The Netgear WNR3500L with DD-WRT firmware is as close as you're going to get for a reasonable price (about $100 USD).

Edit: The feature list for DD-WRT is here:

http://www.dd-wrt.com/wiki/index.php/What_is_DD-WRT%3F#Featu...


I don't doubt that there are many solutions that are great feature-wise. What I want is something easy that works. It's now mindless to connect a Windows 7/OSX/whatever computer to a WiFi network, but setting up such a network in one's own home in a secure way is too much to ask of my relatives.

The innovation isn't in features, it's that you don't have to work in IT to have enough knowledge to configure it. Home networking is not a problem most people want to think about. They just want it to work.

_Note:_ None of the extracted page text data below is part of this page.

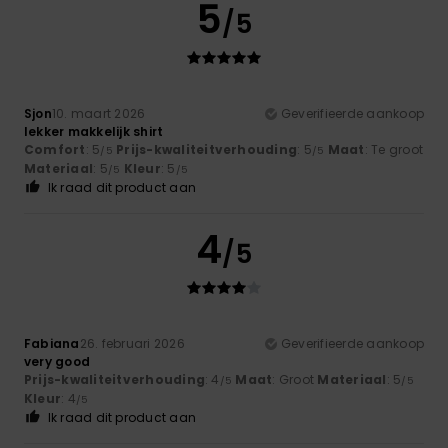
5
/5
Sjon
10. maart 2026
Geverifieerde aankoop
lekker makkelijk shirt
Comfort
: 5
Prijs-kwaliteitverhouding
: 5
Maat
: Te groot
/5
/5
Materiaal
: 5
Kleur
: 5
/5
/5
Ik raad dit product aan
4
/5
Fabiana
26. februari 2026
Geverifieerde aankoop
very good
Prijs-kwaliteitverhouding
: 4
Maat
: Groot
Materiaal
: 5
/5
/5
Kleur
: 4
/5
Ik raad dit product aan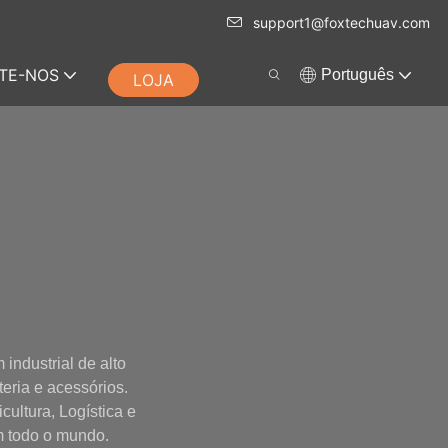
support1@foxtechuav.com
TE-NOS
Português
LOJA
industrial de alto
eria e acessórios.
ltura, Logística e
m todo o mundo.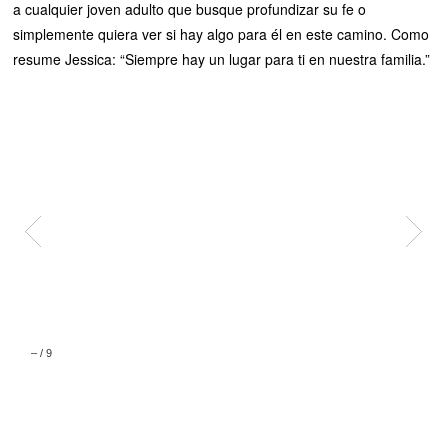
a cualquier joven adulto que busque profundizar su fe o
simplemente quiera ver si hay algo para él en este camino. Como
resume Jessica: “Siempre hay un lugar para ti en nuestra familia.”
–
/
9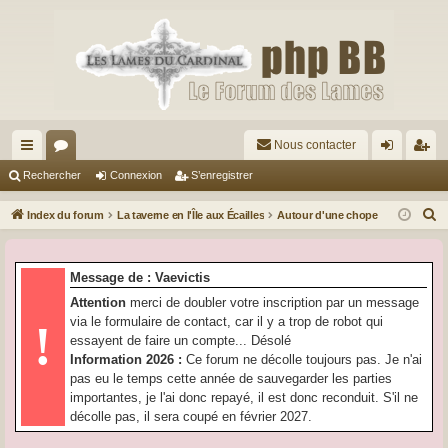
Nous contacter
cc
or
on
’e
Rechercher
Connexion
S’enregistrer
ès
u
ne
nr
R
Index du forum
La taverne en l'Île aux Écailles
Autour d'une chope
ra
m
xi
eg
e
c
pi
s
on
ist
Message de : Vaevictis
h
de
re
Attention
merci de doubler votre inscription par un message
e
via le formulaire de contact, car il y a trop de robot qui
!
r
r
essayent de faire un compte... Désolé
c
Information 2026 :
Ce forum ne décolle toujours pas. Je n'ai
h
pas eu le temps cette année de sauvegarder les parties
e
importantes, je l'ai donc repayé, il est donc reconduit. S'il ne
r
décolle pas, il sera coupé en février 2027.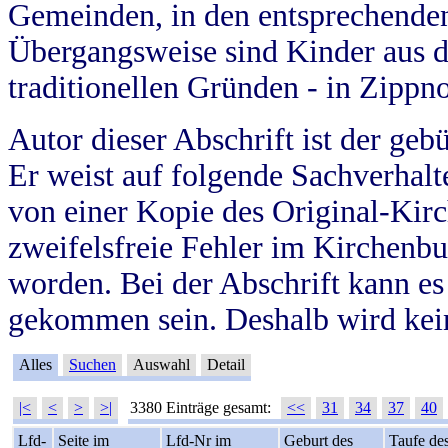
Gemeinden, in den entsprechende
Übergangsweise sind Kinder aus 
traditionellen Gründen - in Zippn
Autor dieser Abschrift ist der geb
Er weist auf folgende Sachverhalte
von einer Kopie des Original-Kirc
zweifelsfreie Fehler im Kirchenbuc
worden. Bei der Abschrift kann e
gekommen sein. Deshalb wird kein
Alles
Suchen
Auswahl
Detail
|<
<
>
>|
3380 Einträge gesamt:
<<
31
34
37
40
Lfd-
Seite im
Lfd-Nr im
Geburt des
Taufe de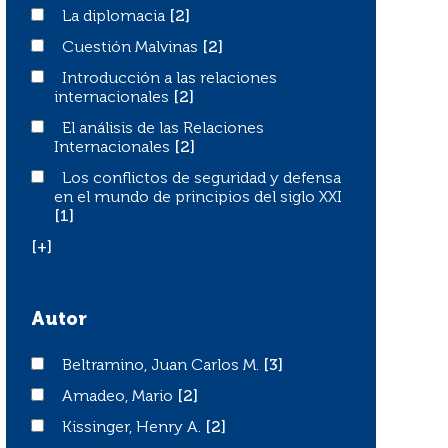
La diplomacia
La diplomacia
[2]
Cuestión Malvinas
Cuestión Malvinas
[2]
Introducción a las relaciones internacionales
Introducción a las relaciones
internacionales
[2]
El análisis de las Relaciones Internacionales
El análisis de las Relaciones
Internacionales
[2]
Los conflictos de seguridad y defensa en el mundo de pri
Los conflictos de seguridad y defensa
en el mundo de principios del siglo XXI
[1]
[+]
Autor
Beltramino, Juan Carlos M.
Beltramino, Juan Carlos M.
[3]
Amadeo, Mario
Amadeo, Mario
[2]
Kissinger, Henry A.
Kissinger, Henry A.
[2]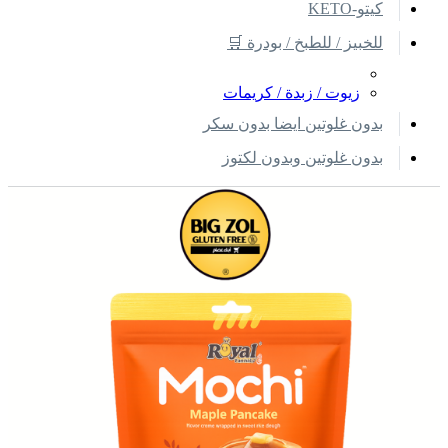
كيتو-KETO
للخبيز / للطبخ / بودرة 🛒
زيوت / زبدة / كريمات
بدون غلوتين ايضا بدون سكر
بدون غلوتين وبدون لكتوز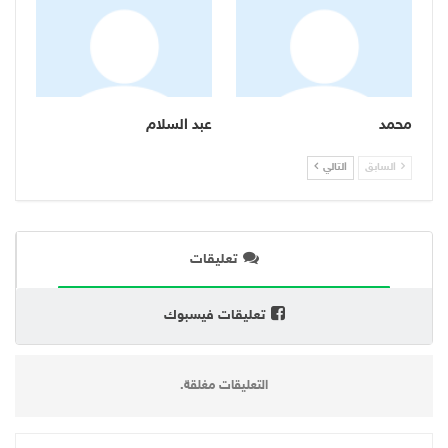
محمد
عبد السلام
السابق
التالي
تعليقات
تعليقات فيسبوك
التعليقات مغلقة.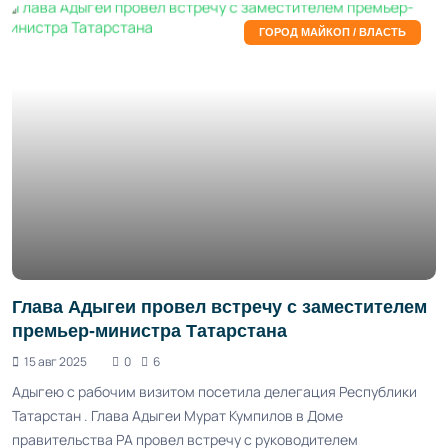
ГОРОД МАЙКОП / ВЛАСТЬ
Глава Адыгеи провел встречу с заместителем
премьер-министра Татарстана
15 авг 2025
0
6
Адыгею с рабочим визитом посетила делегация Республики
Татарстан . Глава Адыгеи Мурат Кумпилов в Доме
правительства РА провел встречу с руководителем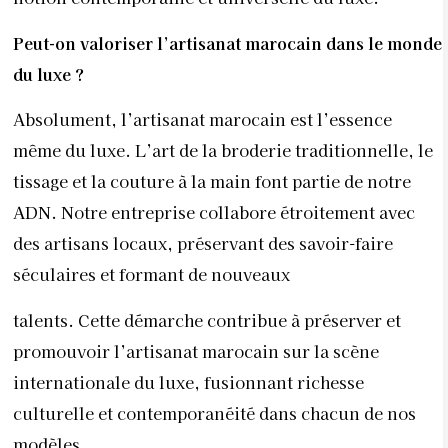
des artisans locaux, préservant des savoir-faire
séculaires et formant de nouveaux
talents. Cette démarche contribue à préserver et
promouvoir l’artisanat marocain sur la scène
internationale du luxe, fusionnant richesse
culturelle et contemporanéité dans chacun de nos
modèles.
Comment définissez-vous la haute couture dans le
contexte de votre création ?
Bien que le statut de haute couture soit protégé à
Paris, nous estimons que notre approche artisanale,
notre excellence et notre fusion délicate de travail
traditionnel, d’innovation et d’exclusivité nous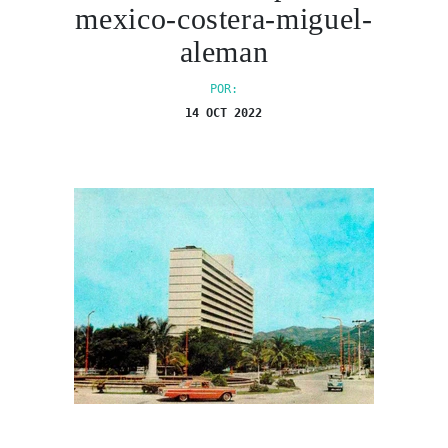
mexico-costera-miguel-
aleman
POR:
14 OCT 2022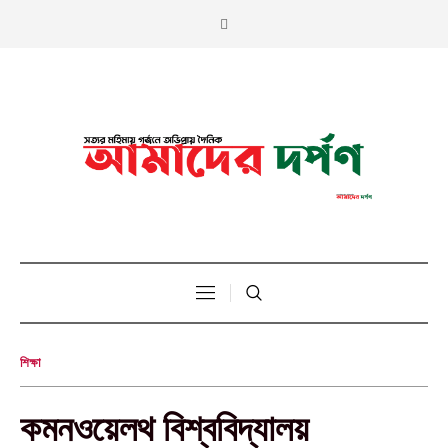
শিক্ষা
কমনওয়েলথ বিশ্ববিদ্যালয়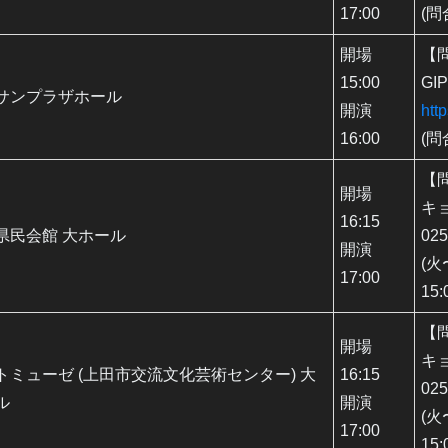
17:00
(
開場
【
15:00
GI
サンプラザホール
開演
htt
16:00
(
【
開場
キ
16:15
県民会館 大ホール
025
開演
(火
17:00
15:
【
開場
キ
トミューゼ (上田市交流文化芸術センター) 大
16:15
025
ル
開演
(火
17:00
15: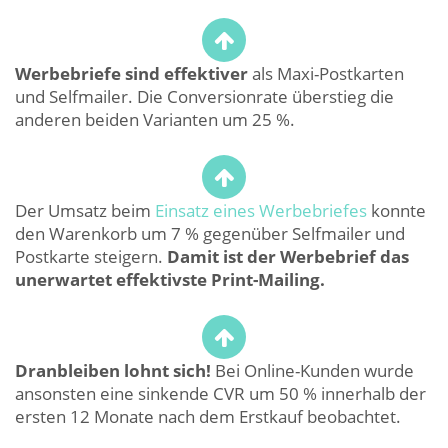
Werbebriefe sind effektiver
als Maxi-Postkarten
und Selfmailer. Die Conversionrate überstieg die
anderen beiden Varianten um 25 %.
Der Umsatz beim
Einsatz eines Werbebriefes
konnte
den Warenkorb um 7 % gegenüber Selfmailer und
Postkarte steigern.
Damit ist der Werbebrief das
unerwartet effektivste Print-Mailing.
Dranbleiben lohnt sich!
Bei Online-Kunden wurde
ansonsten eine sinkende CVR um 50 % innerhalb der
ersten 12 Monate nach dem Erstkauf beobachtet.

We have a "dual fuel" HVAC system. It switches between electric and gas for heat depending on the outside temperature (electrical heat is very efficient in fall/winter given our relative fuel costs). The HVAC guys had all sorts of suggestions on how to tweak out additional savings by adjusting various parameters (temp for fuel cross-over, +/- range allowed in home, etc.) and were very excited about the possibilities. I just wanted the control unit to figure out what some reasonable settings were and to monitor performance.


This is similar to Meraki's remote management for wireless APs. http://meraki.com/products_services/cloud_controllers/enterp...


Yeah. This is the kind of thing I'm talking about except for consumers who have a few devices in their homes.


PfSense or m0n0wall for something basic, you supply the hardware.

There is untangle.com also, they may have something closer to what you are looking for.


Upvoted for untangle. This seems like a business version of what I envisioned.

The distros are nice, but my relatives aren't going to get past the homepage. The product I want isn't for me so much as for the people whose routers I've set-up/managed over the years.


And how much would you like to pay per month???


$5? $10? I'm not asking for hands-on support. All I want is a nice web interface with a bunch of wizard-like, goal-oriented config tools.


Grab an old PC and go with PfSense, or you can use Vyatta. Both are open source. What would be awesome is if we could all just get rid of NAT completely with IPV6, and never have to worry about port forwarding or anything like that again!


A fanless EPIA 500 with OpenBSD on a CF card.